When the SageMaker endpoint is in service, I go back to the Manage IAM roles section of the console to give the Aurora database permissions to access the endpoint ARN, and update the DB Cluster Parameter Group parameter
aws_default_sagemaker_role to the ARN of the IAM role created by the console.
Now, I create a new
will_churn SQL function giving input to the endpoint the parameters required by the model:
CREATE FUNCTION will_churn ( state varchar(2048), acc_length bigint(20), area_code bigint(20), phone varchar(2048), int_plan varchar(2048), vmail_plan varchar(2048), vmail_msg bigint(20), day_mins double, day_calls bigint(20), day_charge double, eve_mins double, eve_calls bigint(20), eve_charge double, night_mins double, night_calls bigint(20), night_charge double, int_mins double, int_calls bigint(20), int_charge double, cust_service_calls bigint(20)) RETURNS varchar(2048) CHARSET utf8mb4 alias aws_sagemaker_invoke_endpoint endpoint name 'tuning-job-123';
As you can see, the model looks at the customer’s phone subscription details and service usage patterns to identify the risk of churn. Using the
will_churn SQL function, I run a query over my
customers table to flag customers based on my machine learning model.

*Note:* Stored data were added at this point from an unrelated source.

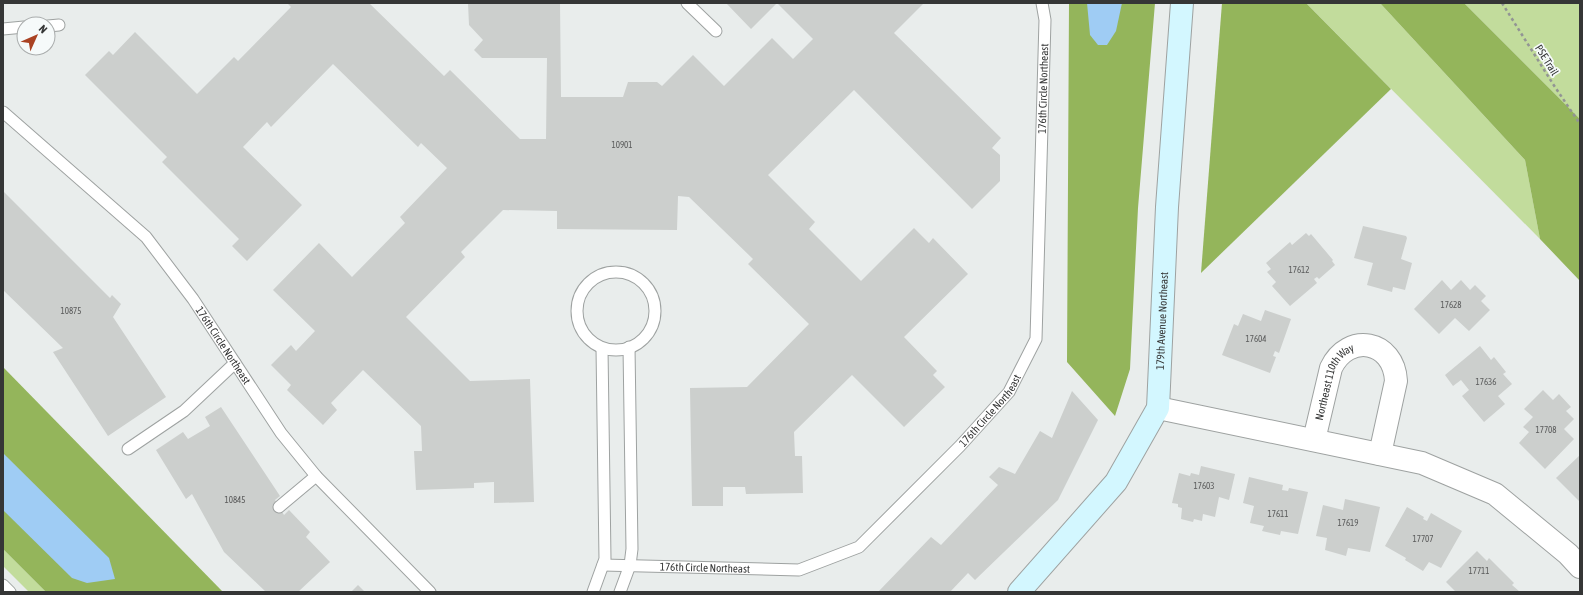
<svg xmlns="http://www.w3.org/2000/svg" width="1583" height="595" viewBox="0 0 1583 595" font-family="'Asap Condensed',sans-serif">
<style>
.green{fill:#c2dc9c}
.forest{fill:#94b55b}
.water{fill:#9fccf4}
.building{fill:#cccfcd}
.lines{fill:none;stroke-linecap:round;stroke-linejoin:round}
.lane-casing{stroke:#9ea2a1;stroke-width:13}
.street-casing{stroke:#9ea2a1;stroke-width:24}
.secondary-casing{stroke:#9ea2a1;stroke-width:24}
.path{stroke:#929494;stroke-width:2.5;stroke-dasharray:3 3;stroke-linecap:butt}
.lane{stroke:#fff;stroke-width:11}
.street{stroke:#fff;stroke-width:22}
.secondary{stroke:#d3f7ff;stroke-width:22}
.labels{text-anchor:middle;stroke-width:3.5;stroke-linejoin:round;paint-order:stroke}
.number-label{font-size:9px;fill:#5b5c5c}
.street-label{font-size:11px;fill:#353636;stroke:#f6fafa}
</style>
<rect width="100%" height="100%" fill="#e9edec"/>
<g class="green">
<path d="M1306 3H1380L1525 160 1540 239Z"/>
<path d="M1464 3H1579L1580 119Z"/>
<path d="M3 549 46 592H29L3 566Z"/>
</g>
<g class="forest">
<path d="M1069 3H1155L1138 208 1130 369 1115 416 1067 362Z"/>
<path d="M1222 3H1306L1391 89 1201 273Z"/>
<path d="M1380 3H1464L1580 119V281L1540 239 1525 160Z"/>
<path d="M3 367 223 592H46L3 549Z"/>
</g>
<g class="water">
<path d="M1087 3H1122L1116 31 1107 45H1098L1090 35Z"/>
<path d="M3 453 109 558 115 579 87 583 72 578 3 510Z"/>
</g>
<g class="building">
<path d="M287 3H369L444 76 450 70 520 139H546L547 58H482L474 50 483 40 469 25 468 3H560L561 97H623L628 82H657L662 86 693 55 724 86 772 38 793 59 813 39 777 3 751 29 726 3H924L894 33 1001 138 992 148 1000 155V181L972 209 854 90 768 175 815 222 809 229 861 281 914 228 929 243 933 238 968 274 904 337 937 371 933 375 945 387 904 427 852 375 794 432 795 456H802L803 493 746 494 745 487H723V506H692L690 388 747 387 809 324 748 264 753 259 689 197 678 196 677 230 557 229V211L503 210 461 252 465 257 406 317 470 381 530 379 534 502 494 503V482L474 483V488L416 490 414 451H422L421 426 363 370 331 403 337 410 323 425 287 390 291 385 271 365 291 345 296 351 315 331 273 290 319 243 352 277 405 223 400 217 447 168 421 143 418 147 333 64 271 127 267 122 243 147 302 205 247 261 232 246 239 239 162 162 167 157 85 75 109 51 113 55 135 32 197 94 234 57 238 61 291 7Z"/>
<path d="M3 191 110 298 112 295 121 304 113 317 166 397 108 436 53 352 63 348 3 290Z"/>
<path d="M1363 226 1406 236 1407 238 1401 259 1412 263 1405 290 1393 287 1392 292 1367 285 1373 263 1354 258Z"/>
<path d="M1306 233 1309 236 1311 234 1333 260 1332 261 1335 265 1319 279 1317 277 1314 279 1317 283 1290 306 1272 286 1276 282 1267 272 1271 269 1266 263 1290 242 1292 245Z"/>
<path d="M1442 280 1451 290 1461 280 1470 290 1475 285 1486 296 1481 301 1490 310 1469 331 1455 318 1439 334 1414 309Z"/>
<path d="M1265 310 1291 319 1279 353 1275 351 1273 356 1276 357 1270 373 1222 355 1234 324 1238 326 1243 314 1261 321Z"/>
<path d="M1480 346 1491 360 1494 357 1506 372 1503 374 1512 384 1498 396 1505 404 1484 422 1462 396 1469 390 1461 380 1453 386 1445 375Z"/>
<path d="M1543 390 1553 400 1559 394 1571 407 1566 411 1574 419 1564 429 1574 439 1545 469 1519 443 1529 432 1523 427 1533 417 1524 409Z"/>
<path d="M1072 391 1098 420 1058 500 975 580 968 573 950 592H878L931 537 941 545 998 485 989 477 999 467 1015 474 1040 431 1052 438Z"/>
<path d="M221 407 278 493 280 496 275 500 284 515 289 510 310 532 306 537 330 562 298 592H266L224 552 192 494 186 499 156 450 183 432 188 439 210 426 205 417Z"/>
<path d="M1580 455V502L1556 478Z"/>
<path d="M1201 466 1235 474 1229 500 1219 497 1215 517 1203 514 1202 521 1194 519 1193 522 1181 519 1182 508 1178 507V504L1172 503 1179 473 1190 476 1191 473 1199 475Z"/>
<path d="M1249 477 1283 485 1282 490 1288 491 1289 488 1308 492 1298 534 1281 531 1280 535 1262 531 1264 526 1250 523 1254 506 1243 503Z"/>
<path d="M1345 499 1380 507 1370 552 1348 548 1346 556 1325 550 1327 538 1316 536 1323 505 1343 510Z"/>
<path d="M1407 507 1424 517 1423 519 1427 521 1431 513 1462 531 1441 568 1429 562 1423 571 1405 560 1406 558 1385 546Z"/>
<path d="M1477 551 1487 561 1489 558 1514 583 1512 585 1520 592H1456L1446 582Z"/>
<path d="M358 585 365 592H351Z"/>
</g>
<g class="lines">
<g class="lane-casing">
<g id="lane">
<path d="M687 3 716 31"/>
<path d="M48 26 59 25"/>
<path d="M3 29 24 27"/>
<path id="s1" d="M3 112 146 237 193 299 281 433 316 476 430 592"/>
<circle cx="616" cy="311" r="39"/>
<path d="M128 449 184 411 235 363"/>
<path d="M279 507 316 476"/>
<path id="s2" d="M603 565 799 570 859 547 960 446 1009 392 1036 339 1045 20 1042 3"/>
<path d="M3 585 10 592"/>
<path d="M593 592 605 559 602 348"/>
<path d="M620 592 630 565 632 549 629 347"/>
</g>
</g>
<g class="street-casing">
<g id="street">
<path d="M1158 408 1422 463 1495 494 1568 554 1580 567"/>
<path id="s3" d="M1314 440 1331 368C1348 332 1394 340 1396 381L1380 454"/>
</g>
</g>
<g class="secondary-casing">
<g id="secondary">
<path id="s4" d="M1019 592 1116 482 1158 408 1167 207 1182 3"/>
</g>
</g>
<path class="path" d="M1502 3 1553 84 1580 124"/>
<use href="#lane" class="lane"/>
<use href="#street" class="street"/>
<use href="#secondary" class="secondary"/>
</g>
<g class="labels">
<g class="number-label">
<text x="622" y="148">10901</text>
<text x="1299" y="273">17612</text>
<text x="1451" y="308">17628</text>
<text x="71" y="314">10875</text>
<text x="1256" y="342">17604</text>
<text x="1486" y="385">17636</text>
<text x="1546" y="433">17708</text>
<text x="1204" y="489">17603</text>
<text x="235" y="503">10845</text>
<text x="1278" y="517">17611</text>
<text x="1348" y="526">17619</text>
<text x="1423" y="542">17707</text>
<text x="1479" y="574">17711</text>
</g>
<g class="street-label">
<text transform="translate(1547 60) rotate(58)" y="4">PSE Trail</text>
<text dy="4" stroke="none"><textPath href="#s2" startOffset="786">176th Circle Northeast</textPath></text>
<text dy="4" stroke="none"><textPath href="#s4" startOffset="319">179th Avenue Northeast</textPath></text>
<text dy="4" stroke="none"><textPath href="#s1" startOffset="323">176th Circle Northeast</textPath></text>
<text dy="4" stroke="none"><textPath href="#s3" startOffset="63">Northeast 110th Way</textPath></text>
<text dy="4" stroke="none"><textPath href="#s2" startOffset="450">176th Circle Northeast</textPath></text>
<text dy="4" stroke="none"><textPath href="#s2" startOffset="102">176th Circle Northeast</textPath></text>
</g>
</g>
<rect width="1583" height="595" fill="none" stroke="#353636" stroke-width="8"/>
<g transform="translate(36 36) rotate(45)"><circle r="19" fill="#f6fafa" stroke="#a9acac"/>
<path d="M0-3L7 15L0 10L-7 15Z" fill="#aa4223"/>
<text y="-6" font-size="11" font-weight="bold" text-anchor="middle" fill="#353636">N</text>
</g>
</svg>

To store the result of the query, I create a new
CREATE TABLE customers_churn AS SELECT *, will_churn(state, acc_length, area_code, phone, int_plan, vmail_plan, vmail_msg, day_mins, day_calls, day_charge, eve_mins, eve_calls, eve_charge, night_mins, night_calls, night_charge, int_mins, int_calls, int_charge, cust_service_calls) will_churn FROM customers;
Let’s see a few records from the
SELECT * FROM customers_churn LIMIT 7;
I am lucky the first 7 customers are apparently not going to churn. But what happens overall? Since I stored the results of the
will_churn function, I can run a
SELECT GROUP BY statement on the
SELECT will_churn, COUNT(*) FROM customers_churn GROUP BY will_churn;
Starting from there, I can dive deep to understand what brings my customers to churn.
If I create a new version of my machine learning model, with a new endpoint ARN, I can recreate the
will_churn function, and update IAM permissions, without changing my SQL statements.
The new machine learning integration is available today for Aurora MySQL 5.7 (version 2.07.0 and higher), and Aurora PostgreSQL version 10.11, 11.6, or higher. You can learn more in the documentation.
The Aurora machine learning integration is available in all regions in which the underlying services are available. For example, if one of the Aurora compatible database engines and SageMaker are available in a region, then you can use the integration for SageMaker. For a complete list of services availability, please see the AWS Regional Table.
There’s no additional cost for using the integration, you just pay for the underlying services at your normal rates. Pay attention to the size of your queries when using Comprehend. For example, if you do sentiment analysis on user feedback in your customer service web page, to contact those who made particularly positive or negative comments, and people are making 10,000 comments a day, you’d pay $3/day. To optimize your costs, remember to store results.
It’s never been easier to apply machine learning models to data stored in your relational databases. Let me know what you are going to build with this!